DAFTAR TUGAS:
a: Tentukan apakah setiap pernyataan berikut sesuai dengan cerita tentang raja-raja Jambi di bawah. Jawab ya atau tidak, lalu kutip kata-kata penentunya dari cerita itu. (i) Tuan Talanai mengakui anak angkat raja Siam sebagai anak kandungnya setelah melihat surat dari raja Siam. (ii) Datuk Paduka Ningsun menikah dengan seorang puteri Ki Demang Lebar Daun dari Palembang. (iii) Orang Kaya Itam membuat nagari di Muara Sampang.
b: Tolong tuliskan lanjutan cerita tentang raja-raja Jambi di bawah, dimulai setelah kalimat terakhirnya.

POTONGAN TEKS:
◆ ◆ ◆
Mendengar olok-olok kawannya, anak angkat raja Siam pun bertanya kepada bundanya tentang orang tuanya yang sebenarnya. Menginjak umur empat belas tahun, anak angkat raja Siam teringat kembali akan perkataan bahwa ia bukan anak raja Siam yang sebenarnya. Ia pun menanyakan kembali hal itu kepada bundanya dan menceritakan tentang mimpinya bahwa sesungguhnya ia adalah anak Tuan Talanai, raja Jambi. Ia bertekad akan bunuh diri bila tidak diberi tahu tentang hal yang sebenarnya. Mengetahui anak angkatnya hendak bunuh diri, raja Siam kemudian memerintahkan orang-orangnya untuk menyediakan kelengkapan berlayar bagi anak angkatnya yang hendak ke nagari Jambi menemui Tuan Talanai.

Sesampai di Jambi, ternyata Tuan Talanai tidak mau mengakui anak angkat raja Siam sebagai anak kandungnya meskipun kepadanya telah ditunjukkan surat dari raja Siam sebagai bukti bahwa anak itu adalah anak kandungnya. Penolakan Tuan Talanai tersebut menyebabkan kemarahan anak angkat raja Siam dan kemudian menyerang nagari Jambi. Dalam peperangan inilah akhirnya Tuan Talanai dibunuh oleh anak kandungnya sendiri. Setelah berhasil membunuh Tuan Talanai, anak angkat raja Siam kembali ke negeri Siam. Sepeninggal Tuan Talanai, negeri Jambi tidak beraja lagi.

Pada pasal kedua diceritakan bahwa pada kurun waktu berikutnya bangsawan dari Turki datang ke pulau berhala dan menjadi raja di pulau ini dan dikenal dengan sebutan Datuk Paduka Berhala. Sebelum meninggal ia berpesan kepada puteranya, Datuk Paduka Ningsun, agar mengantarkan persembahan kepada Sultan Mantaram setahun sekali.

Datuk Paduka Ningsun menjadi raja setelah ayahnya meninggal. Ia menikah dengan seorang puteri Ki Demang Lebar Daun dari Palembang. Pada saat menjadi raja, Datuk Paduka Ningsung berpindah nagari ke Ujung Jabung. Ia dikaruniai empat orang anak, yaitu Orang Kaya Itam, Orang Kaya Pingai, Orang Kaya Pedataran, dan Orang Kaya Gemuk.

Sepeninggal Datuk Paduka Ningsung, Orang Kaya Itam menjadi raja dan kemudian membuat nagari di Muara Sampang yang dikenal dengan sebutan nagari Kota Tua. Pada saat menjadi raja, Orang Kaya Itam tidak mau lagi mengantarkan persembahan kepada Sultan Mantaram sehingga datang surat dari Sultan Mantaram menanyakan hal tersebut.
◆ ◆ ◆
KUMPULAN DATA:
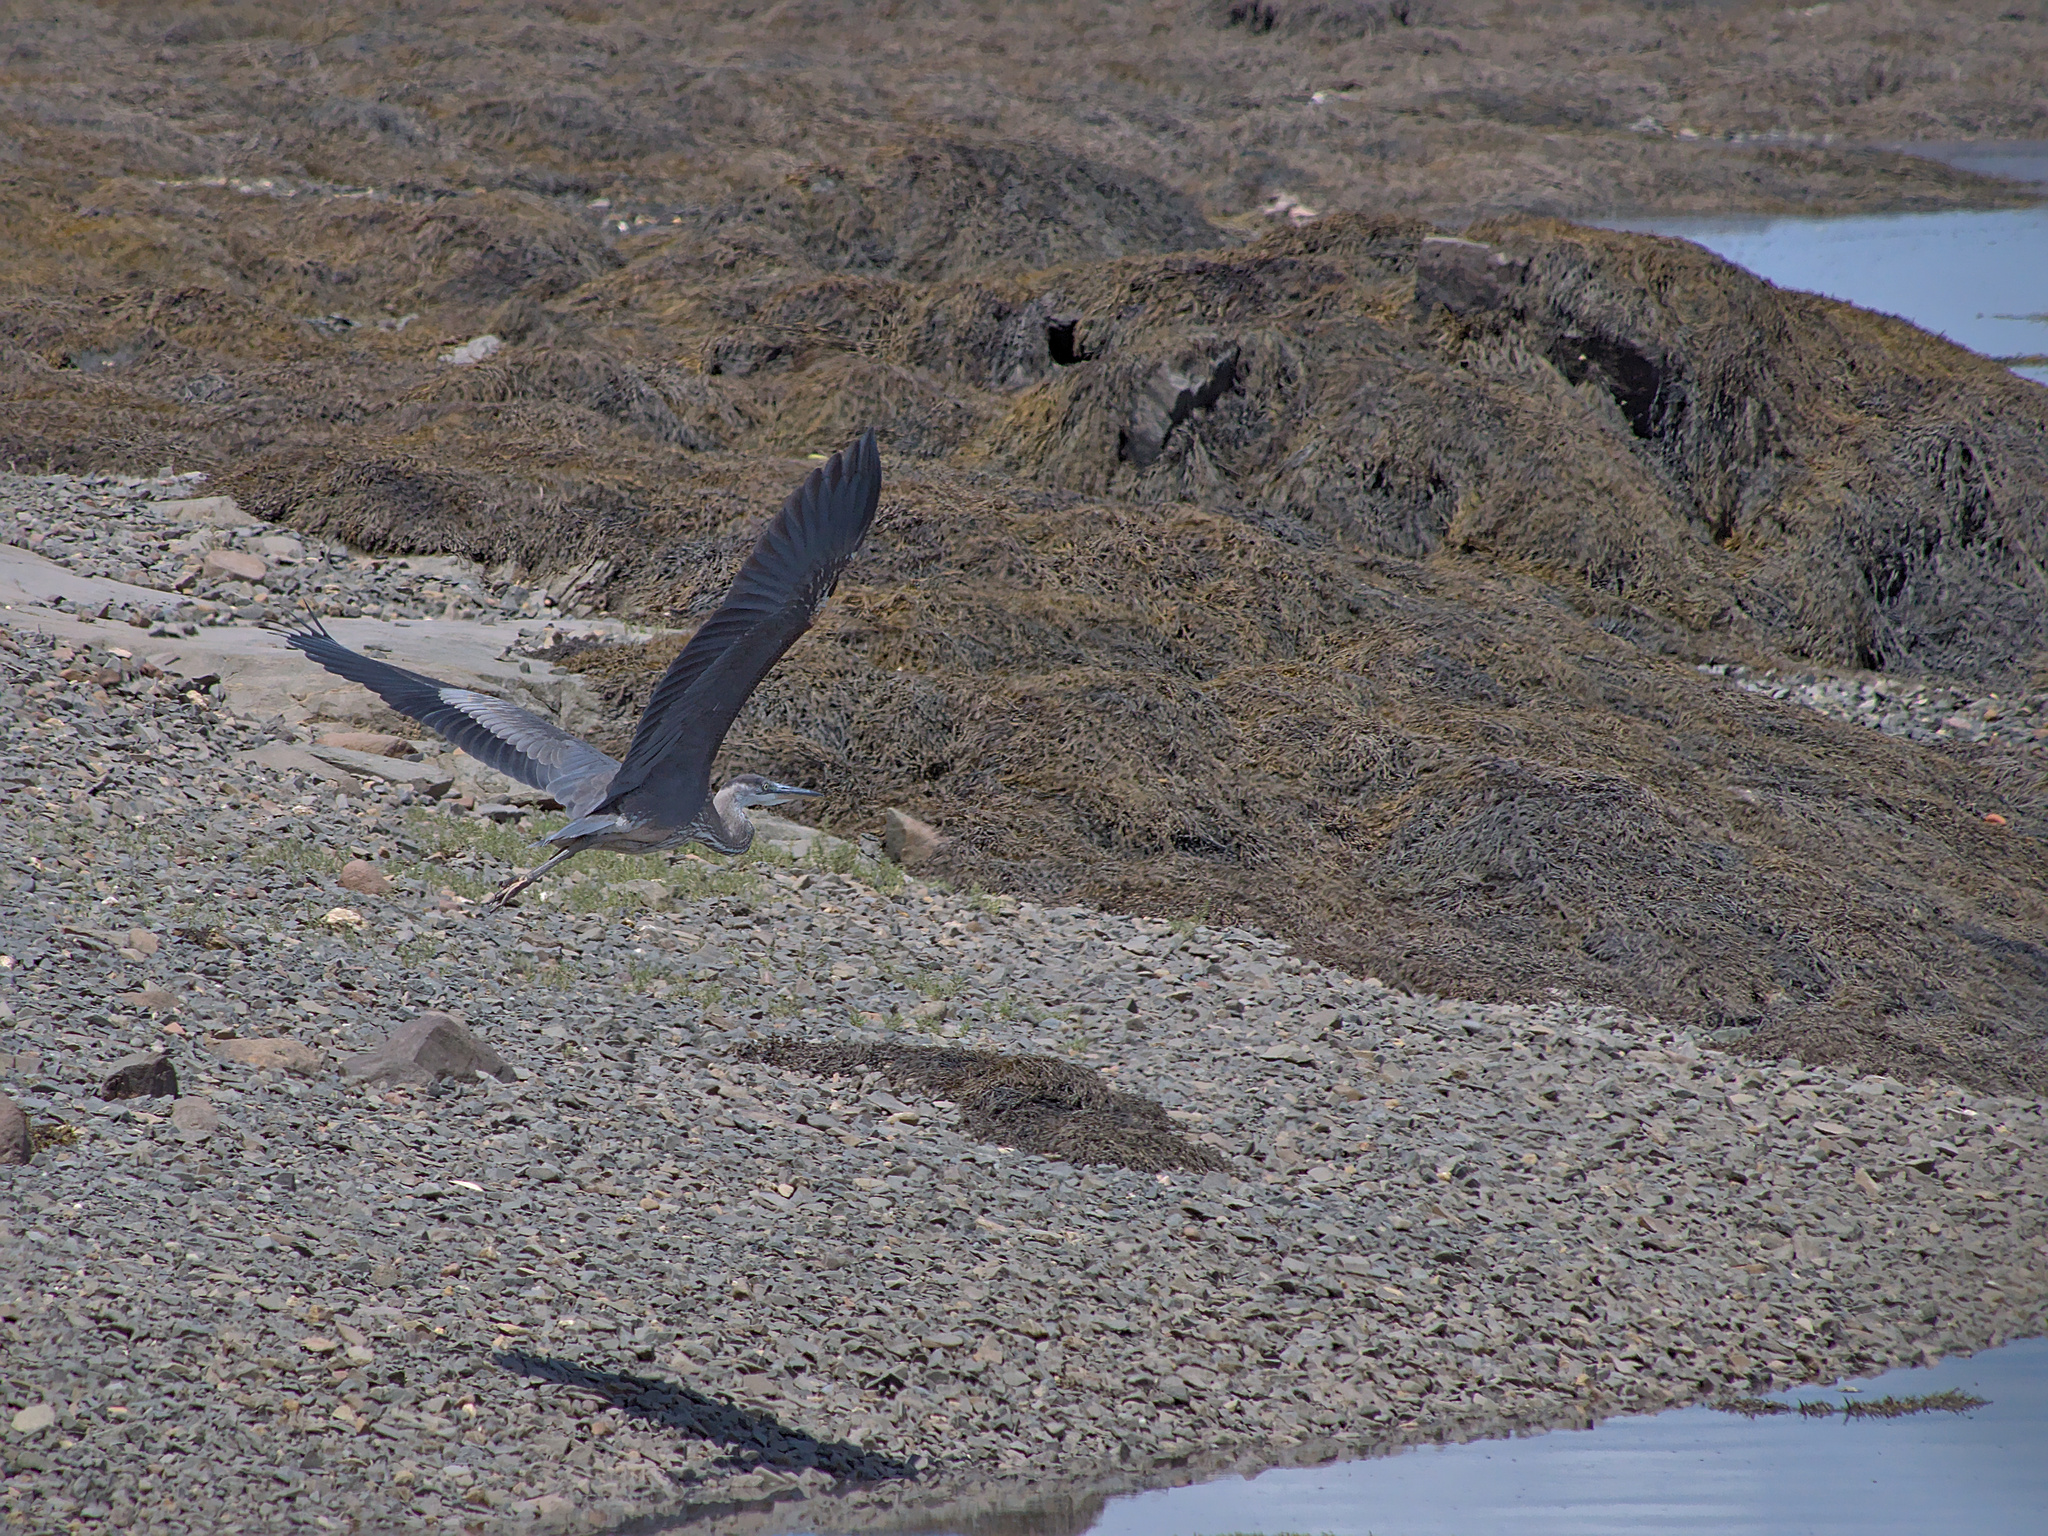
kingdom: Animalia
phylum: Chordata
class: Aves
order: Pelecaniformes
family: Ardeidae
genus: Ardea
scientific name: Ardea herodias
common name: Great blue heron
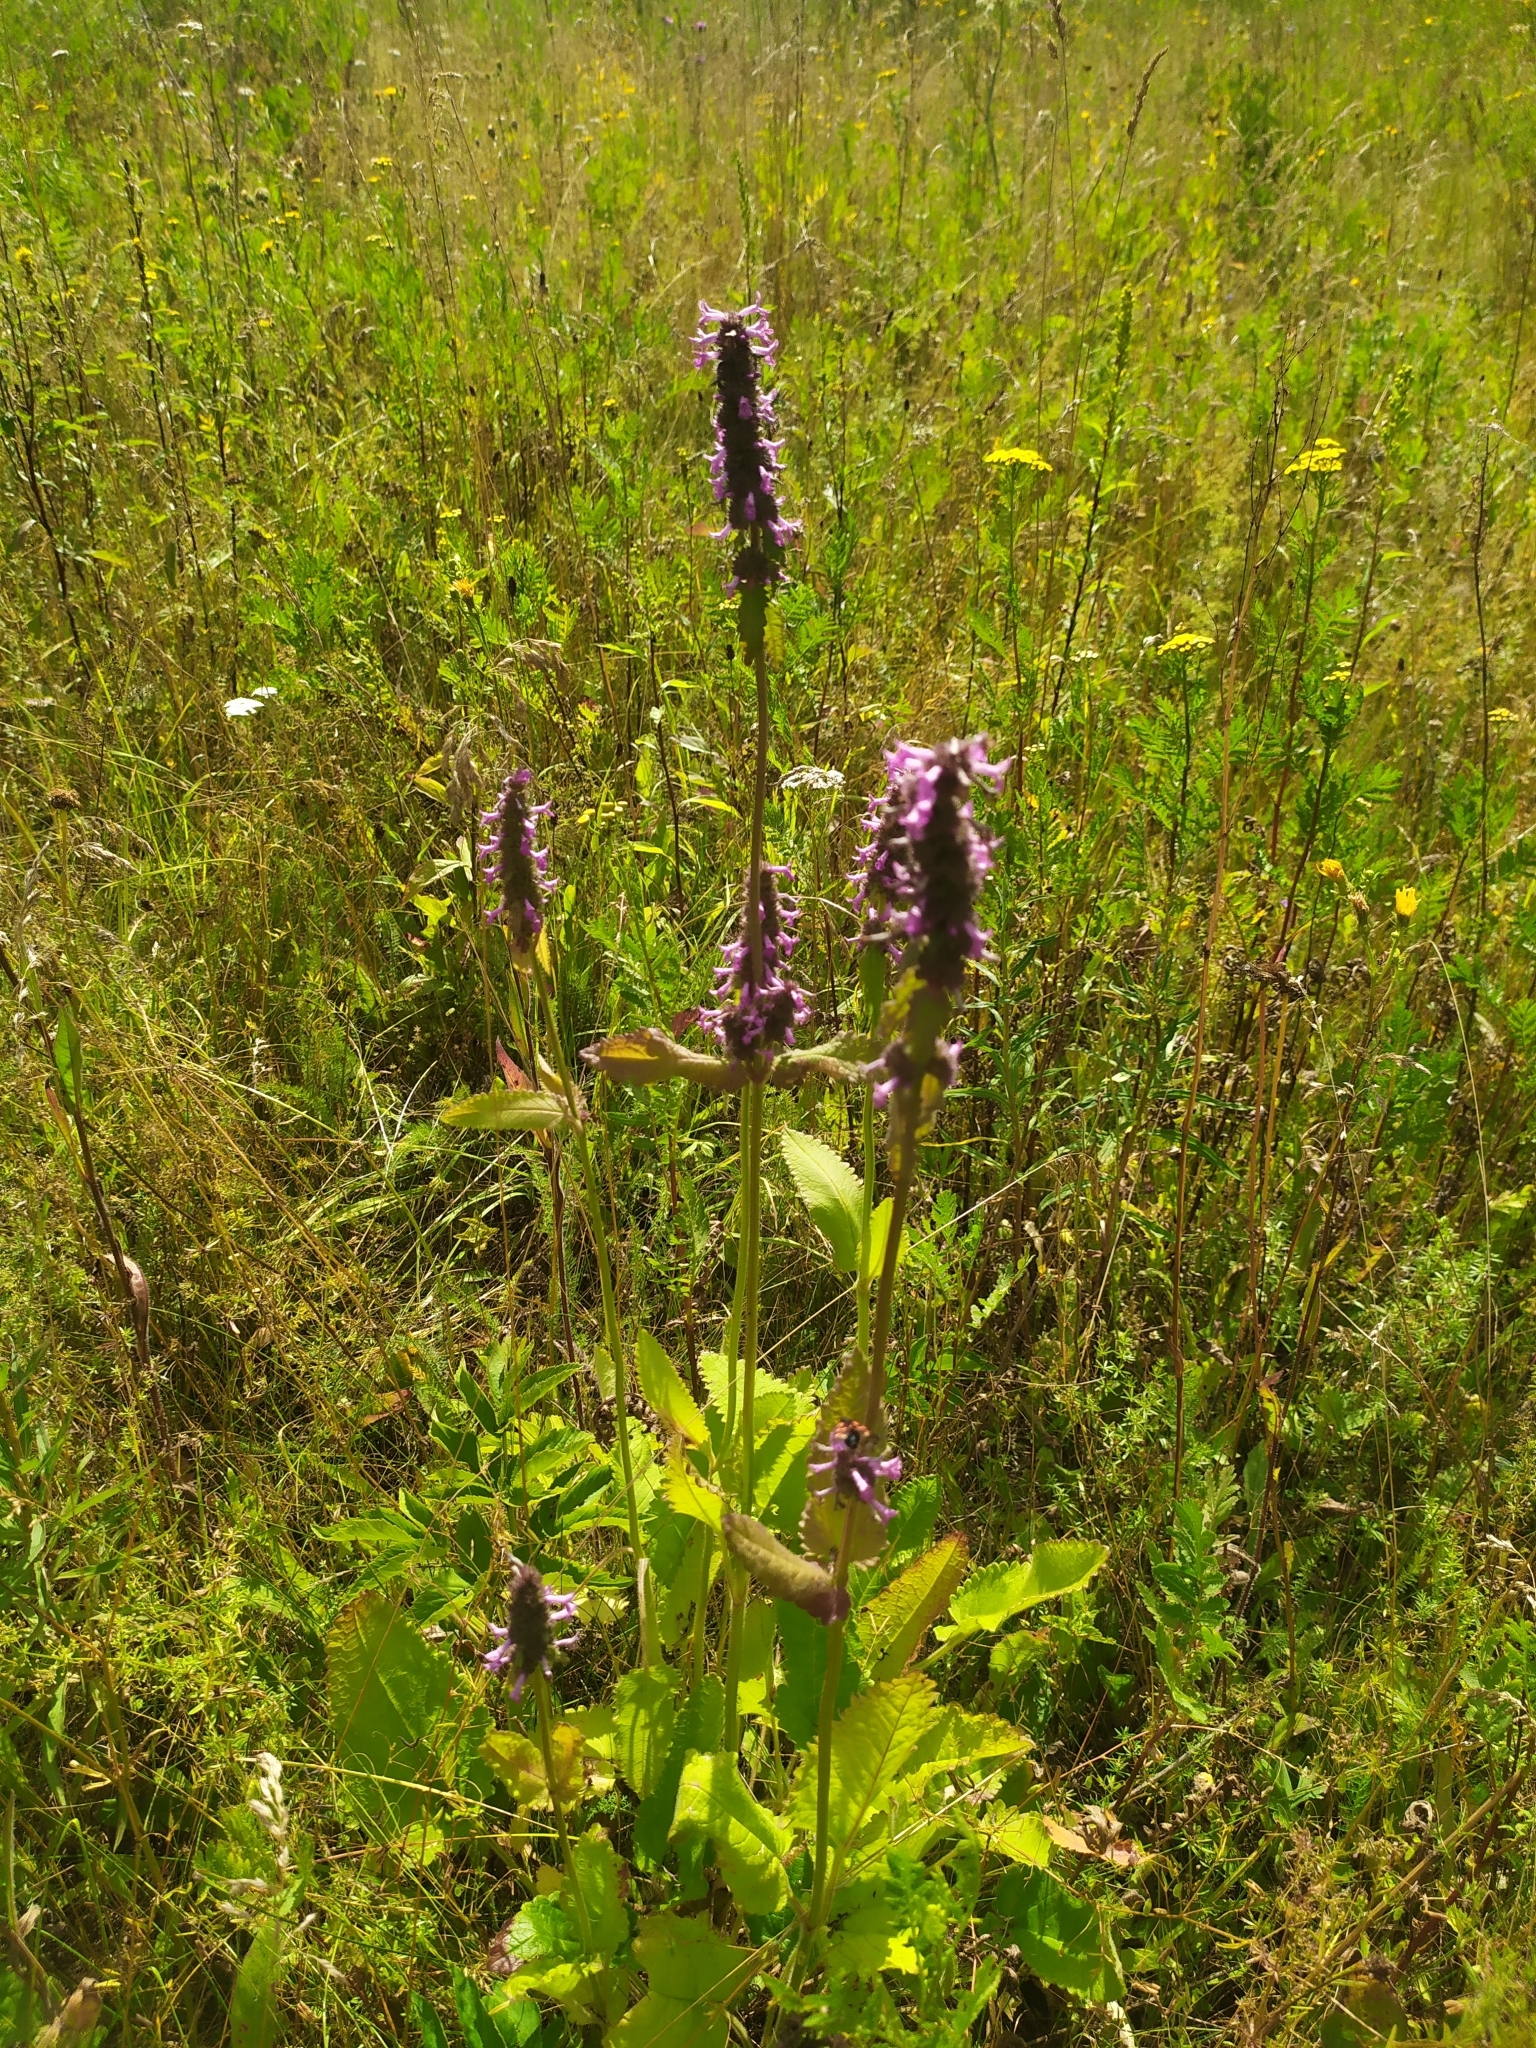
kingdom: Plantae
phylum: Tracheophyta
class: Magnoliopsida
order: Lamiales
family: Lamiaceae
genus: Betonica
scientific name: Betonica officinalis
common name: Bishop's-wort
◆ ◆ ◆
HASIL TUGAS:
a:
(i) Tidak: "Tuan Talanai tidak mau mengakui anak angkat raja Siam sebagai anak kandungnya meskipun kepadanya telah ditunjukkan surat dari raja Siam"
(ii) Ya: "Ia menikah dengan seorang puteri Ki Demang Lebar Daun dari Palembang."
(iii) Ya: "kemudian membuat nagari di Muara Sampang yang dikenal dengan sebutan nagari Kota Tua"

b:
Orang Kaya Itam, Orang Kaya Pingai, dan Orang Kaya Pedataran pergi ke Mantaram dengan cara menyamar. Sesampai di Mantaram mereka bertiga tiba di tempat membuat keris. Dari tukang keris itu Orang Kaya Itam mengetahui bahwa keris itu milik Sultan Mantaram yang akan digunakan untuk membunuh Orang Kaya Itam jika datang ke Mantaram. Hal itu menimbulkan kemarahan Orang Kaya Itam sehingga ia merampas keris itu kemudian membunuh tukang keris dan mengamuk di pasar.

Sultan Mantaram terdiam tatkala mengetahui bahwa orang yang mengamuk itu adalah Orang Kaya Itam yang berasal dari Jambi. Setelah mengetahui duduk persoalan mengapa Orang Kaya Itam tidak pernah datang ke Mantaram, Sultan Mantaram menyerahkan keris itu kepada Orang Kaya Itam tiga bersaudara. Selain itu, diserahkannya juga sebuah pedang dan dua batang tombak kepada Orang Kaya Itam untuk dibawa pulang ke Jambi. Sejak saat itu Sultan Mantaram memeberikan kebebasan kepada Orang Kaya Itam untuk datang ke Mantaram sesuka hatinya.

Sekembali dari Mantaram, Orang Kaya Itam berhasil menundukkan beberapa dusun hingga sampai ke Muara Tembesi. Orang Kaya Itam meninggal di nagari Kota Tua. Ia tidak memiliki anak sehingga kedudukannya sebagai raja dilanjutkan oleh Orang Kaya Pingai. Sepeninggal Orang Kaya Pingai, yang juga tidak mempunyai anak, Orang Kaya Pedataran menjadi raja. Setelah Orang Kaya Pedataran meninggal, Orang Kayo Gemuk yang berada di Mantaram dan memiliki lima orang anak pun kembali ke nagari Kota Tua. Akan tetapi, tatkala baru sampai di pulau Tungkal, Orang Kaya Gemuk mendadak sakit dan kemudian meninggal. Anak turunan Orang Kaya Gemuk inilah yang selanjutnya mengadakan rukhyat raja di dalam nagari Jambi.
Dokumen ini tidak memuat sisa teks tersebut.